Dexter Fletcher (born 31 January 1966) is an English film director and actor. He has appeared in Guy Ritchie's Lock, Stock and Two Smoking Barrels, as well as in television shows such as the comedy drama Hotel Babylon and the HBO series Band of Brothers and, earlier in his career, starred as Spike Thomson in the comedy drama Press Gang. His earliest acting role was playing Baby Face in the 1976 film Bugsy Malone. 

Fletcher made his directorial debut with Wild Bill  (2011), and also directed Sunshine on Leith (2013) and Eddie the Eagle (2015). He replaced Bryan Singer as director of Bohemian Rhapsody, a biopic about the band Queen, released in October 2018; due to DGA rules, he received executive producer credit. In 2019, he directed Rocketman, a biographical film based on the life and music of performer Elton John.

Career
Fletcher trained at the Anna Scher Theatre. His first film part was as Baby Face in Bugsy Malone (1976). He made his stage début the following year in a production of A Midsummer Night's Dream. As a youth actor he was regularly featured in British productions in the early 1980s, including The Long Good Friday, The Elephant Man and The Bounty. In 1987 Fletcher was cast in Lionheart. As an adult he appeared on television as the rebellious teenager Spike Thomson in Press Gang and in Murder Most Horrid (1991) with Dawn French. He has also starred in the films Caravaggio (1986), The Rachel Papers (1989), Lock, Stock and Two Smoking Barrels (1998), Layer Cake (2004), AffirmFilm's Solomon as Rehoboam and Universal's Doom.

On television Fletcher has appeared in the major HBO drama, Band of Brothers and in a supporting role in the BBC One historical drama The Virgin Queen (US PBS 2005, UK 2006). He also appeared in Kylie Minogue's music video for "Some Kind of Bliss" (1997). He starred on BBC One in a series based on Imogen Edwards-Jones's book Hotel Babylon that ran for four series before being cancelled in 2009. He also appeared in "The Booby and the Beast", an episode in the second series of the BBC's series Robin Hood and in the 2008 radio series The Way We Live Right Now. He appeared in the Bo' Selecta! spinoff A Bear's Tail as The Scriptwriter. He played a brief role in the BBC series New Tricks, in the episode "Final Curtain", as an actor named Tommy Jackson.

[Annotation records]
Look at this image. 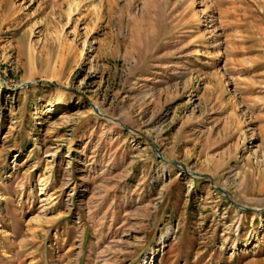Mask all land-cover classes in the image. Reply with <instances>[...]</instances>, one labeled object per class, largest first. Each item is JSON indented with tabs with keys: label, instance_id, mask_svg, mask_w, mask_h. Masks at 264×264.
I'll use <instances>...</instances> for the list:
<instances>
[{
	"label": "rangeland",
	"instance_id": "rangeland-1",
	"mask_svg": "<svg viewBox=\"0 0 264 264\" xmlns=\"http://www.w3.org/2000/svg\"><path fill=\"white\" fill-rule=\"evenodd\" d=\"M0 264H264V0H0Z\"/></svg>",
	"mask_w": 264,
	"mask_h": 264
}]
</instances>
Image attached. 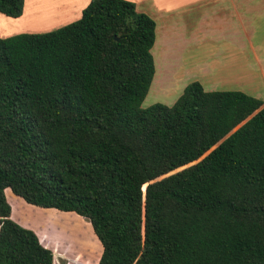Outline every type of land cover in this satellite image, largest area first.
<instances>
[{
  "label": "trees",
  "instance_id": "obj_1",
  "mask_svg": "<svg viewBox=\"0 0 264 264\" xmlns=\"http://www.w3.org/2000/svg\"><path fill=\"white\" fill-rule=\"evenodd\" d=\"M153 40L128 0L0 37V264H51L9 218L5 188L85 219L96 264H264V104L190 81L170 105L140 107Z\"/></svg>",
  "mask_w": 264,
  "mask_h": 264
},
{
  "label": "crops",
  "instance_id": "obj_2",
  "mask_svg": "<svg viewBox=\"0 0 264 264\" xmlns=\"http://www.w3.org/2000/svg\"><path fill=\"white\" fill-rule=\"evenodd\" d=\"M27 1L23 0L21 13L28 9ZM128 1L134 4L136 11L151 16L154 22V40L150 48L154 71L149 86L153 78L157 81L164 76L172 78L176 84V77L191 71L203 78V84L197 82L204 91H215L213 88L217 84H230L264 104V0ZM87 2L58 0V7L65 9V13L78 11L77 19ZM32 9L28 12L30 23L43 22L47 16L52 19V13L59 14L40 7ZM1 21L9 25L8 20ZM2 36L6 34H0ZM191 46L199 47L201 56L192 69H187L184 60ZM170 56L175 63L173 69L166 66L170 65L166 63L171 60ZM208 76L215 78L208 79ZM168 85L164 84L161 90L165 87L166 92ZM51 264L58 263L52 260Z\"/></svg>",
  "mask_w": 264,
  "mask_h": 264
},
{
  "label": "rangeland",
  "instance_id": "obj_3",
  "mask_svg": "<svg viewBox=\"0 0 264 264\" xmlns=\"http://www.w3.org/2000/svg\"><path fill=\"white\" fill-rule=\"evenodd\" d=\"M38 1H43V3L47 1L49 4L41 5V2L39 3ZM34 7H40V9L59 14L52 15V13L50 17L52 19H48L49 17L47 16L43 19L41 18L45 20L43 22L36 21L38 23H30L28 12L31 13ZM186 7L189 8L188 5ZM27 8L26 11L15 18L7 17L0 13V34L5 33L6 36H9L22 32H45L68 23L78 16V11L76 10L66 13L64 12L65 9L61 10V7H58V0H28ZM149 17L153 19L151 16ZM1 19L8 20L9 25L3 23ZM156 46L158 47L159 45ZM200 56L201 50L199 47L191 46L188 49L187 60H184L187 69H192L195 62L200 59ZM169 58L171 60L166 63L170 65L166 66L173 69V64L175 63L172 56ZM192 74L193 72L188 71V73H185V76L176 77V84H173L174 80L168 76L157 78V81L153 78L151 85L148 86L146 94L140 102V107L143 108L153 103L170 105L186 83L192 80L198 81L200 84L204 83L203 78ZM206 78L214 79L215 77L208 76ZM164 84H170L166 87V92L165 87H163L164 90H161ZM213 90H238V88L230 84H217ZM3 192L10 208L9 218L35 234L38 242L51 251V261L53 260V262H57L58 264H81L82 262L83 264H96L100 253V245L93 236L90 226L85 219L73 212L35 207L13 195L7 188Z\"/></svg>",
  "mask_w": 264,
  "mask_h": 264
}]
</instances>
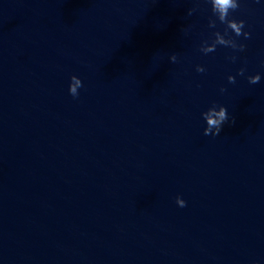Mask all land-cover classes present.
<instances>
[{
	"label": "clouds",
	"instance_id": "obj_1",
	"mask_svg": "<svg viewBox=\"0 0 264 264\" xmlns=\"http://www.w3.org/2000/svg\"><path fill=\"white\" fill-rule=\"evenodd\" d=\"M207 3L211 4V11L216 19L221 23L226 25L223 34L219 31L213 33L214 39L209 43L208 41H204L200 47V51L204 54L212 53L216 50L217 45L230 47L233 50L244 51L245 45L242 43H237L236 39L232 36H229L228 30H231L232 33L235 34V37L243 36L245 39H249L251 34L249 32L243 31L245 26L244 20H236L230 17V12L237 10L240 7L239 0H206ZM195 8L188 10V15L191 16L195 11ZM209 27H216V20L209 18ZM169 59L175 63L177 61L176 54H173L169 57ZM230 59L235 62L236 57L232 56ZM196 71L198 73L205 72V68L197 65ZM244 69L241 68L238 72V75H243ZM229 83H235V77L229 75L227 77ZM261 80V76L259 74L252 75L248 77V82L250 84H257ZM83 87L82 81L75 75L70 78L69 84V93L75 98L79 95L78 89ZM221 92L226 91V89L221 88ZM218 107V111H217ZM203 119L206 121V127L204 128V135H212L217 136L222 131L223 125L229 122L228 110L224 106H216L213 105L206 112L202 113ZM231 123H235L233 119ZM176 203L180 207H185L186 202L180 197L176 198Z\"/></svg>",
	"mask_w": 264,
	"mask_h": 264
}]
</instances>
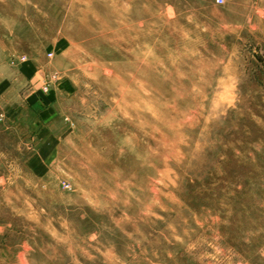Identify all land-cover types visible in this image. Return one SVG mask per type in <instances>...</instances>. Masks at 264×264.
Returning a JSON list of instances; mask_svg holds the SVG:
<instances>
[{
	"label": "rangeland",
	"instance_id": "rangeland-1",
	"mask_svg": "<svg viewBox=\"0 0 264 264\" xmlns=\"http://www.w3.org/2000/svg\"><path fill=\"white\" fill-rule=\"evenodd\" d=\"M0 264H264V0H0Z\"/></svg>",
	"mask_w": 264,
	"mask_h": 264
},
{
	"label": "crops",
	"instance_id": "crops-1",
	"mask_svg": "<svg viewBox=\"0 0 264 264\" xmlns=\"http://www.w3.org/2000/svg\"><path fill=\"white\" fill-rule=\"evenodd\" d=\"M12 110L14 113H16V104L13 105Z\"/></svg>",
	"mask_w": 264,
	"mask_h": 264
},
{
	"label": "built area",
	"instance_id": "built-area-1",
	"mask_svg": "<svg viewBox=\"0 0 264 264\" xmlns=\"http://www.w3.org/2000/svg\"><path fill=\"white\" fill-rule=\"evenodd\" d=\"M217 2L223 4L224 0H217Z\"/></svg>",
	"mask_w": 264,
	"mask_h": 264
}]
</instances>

■ **TASK LIST**
1. Translate this sentence from the text on Dexter Fletcher into Spanish: "His earliest acting role was playing Baby Face in the 1976 film Bugsy Malone."
2. Transcribe the part of the text on Dexter Fletcher that opens with the words containing "Dexter Fletcher (born" and closes with "film Bugsy Malone.".

■ **THE ANSWERS**
1. Su primer papel como actor fue el de Baby Face en la película Bugsy Malone, de 1976.

2.
Dexter Fletcher (born 31 January 1966) is an English film director and actor. He has appeared in Guy Ritchie's Lock, Stock and Two Smoking Barrels, as well as in television shows such as the comedy drama Hotel Babylon and the HBO series Band of Brothers and, earlier in his career, starred as Spike Thomson in the comedy drama Press Gang. His earliest acting role was playing Baby Face in the 1976 film Bugsy Malone.